Now, we have places like Kellogg’s Diner and Clinton Street Baking Company that parade themselves as breakfast places, diner adjacents, but are really just restaurants in disguise. I love Clinton Street, but when I think, Where can I get breakfast? when I wake up on a Saturday morning and don’t want to cook, I don’t think of Clinton. A breakfast spot, a diner—these are not places where you have to make a reservation three months in advance or places where you have to put on an actual outfit for fear of looking like a neanderthal in the background of an Instagram reel that the influencer seated next to you will inevitably post.
A 2019 Eater article wrote in its headline that Golden Diner “Turns Classic NYC Diner Comforts into Global Pleasures”—and that’s my problem. I don’t want a diner that’s trying to earn a Michelin star. That is not what I go to diners for. Arguably, that’s not a diner at all. It’s a restaurant called diner. And putting “Diner” in your name isn’t enough to make it true.
You have places like La Bonbonniere that have great pancakes and crispy bacon; it’s generally good breakfast food, but there’s a line out the door if you try to go at a reasonable breakfast hour. The fact that they’re cash only is one of the things that gets them the label of “no frills,” but that’s just a front to cover up the fact that the no-frills diner can no longer exist in NYC—not without FoodStagram and FoodTok making it impossible to get in anywhere after just a single post.

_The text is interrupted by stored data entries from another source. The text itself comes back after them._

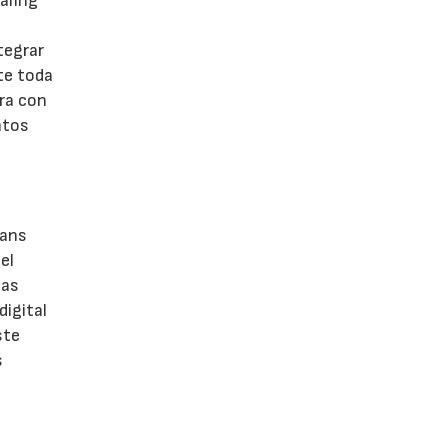
aling
tegrar
te toda
ora con
atos
rans
el
las
digital
ste
s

As I’m writing this, I’m realizing that maybe my problem is with the nature of the social media food scene. That is, per usual on this food blog, my problem is rooted in social media. The internet has fooled us into believing that every breakfast sandwich has to cost $15 for it to be delicious; every bagel has to be hand-rolled for it to be worth paying for; and every time we sit down for breakfast, we have to have earned it, whether by making our reservation 75 days in advance or waiting on a line wrapped around the corner in 30-degree weather.
Online food discourse makes getting breakfast in NYC inaccessible, because it creates an urgency where there is not one. NYC is a city known for all the things you can get here—go to one block in Queens, or Washington Heights, or East Tremont Ave, and you can find Italian, Persian, Puerto Rican, and even American food. The array of options is what the city has always been known for. But somehow, breakfast has fallen out of this city’s grip.
I’ve spoken before about how the social media food influencer game has changed the NYC food scene, for better and for worse. The breakfast scene in NYC has become an online competition for who can post about the best bagel shop first, and who’s followers can taste-test and completely disagree in the comments quickest. The standards for what a good bagel is have gotten morphed into which shop has the longest line outside of it, making getting a bagel impossible in New York City, and getting a good one even harder.
So, we turn to our bodegas to save us, but the problem persists, because NYC delis now lack consistency. They no longer have a reason to keep their skills up to the highest par, because people are bypassing them for the “famous” bagel shops just down the street. I live up the street from a coffee shop that charges $8 for a bagel with cream cheese, and now, when I go get my bacon egg and cheese at my corner bodega, sure, it costs $3.50, but some days, it’s dry and unevenly stacked, and only others, it’s almost perfect. I can enjoy it, but at what cost?
***
I miss when finding breakfast in NYC was a low-stakes game. The stakes inevitably feel higher when there’s a line out a door or when I’m turned away multiple times from multiple different restaurants on a Saturday morning. It becomes the literal hunger games, because I end up starving, stomach rumbling on a lonesome curb in the city that was supposed to give me anything I could’ve ever wanted.
So, I’m with Lørd Skø on this one, and apparently, so are 92% of the people who voted in the Subway Takes comments. The New York City breakfast scene is mid. The laurels on which we are resting are outdated. This is the city of dreams. I need more from it.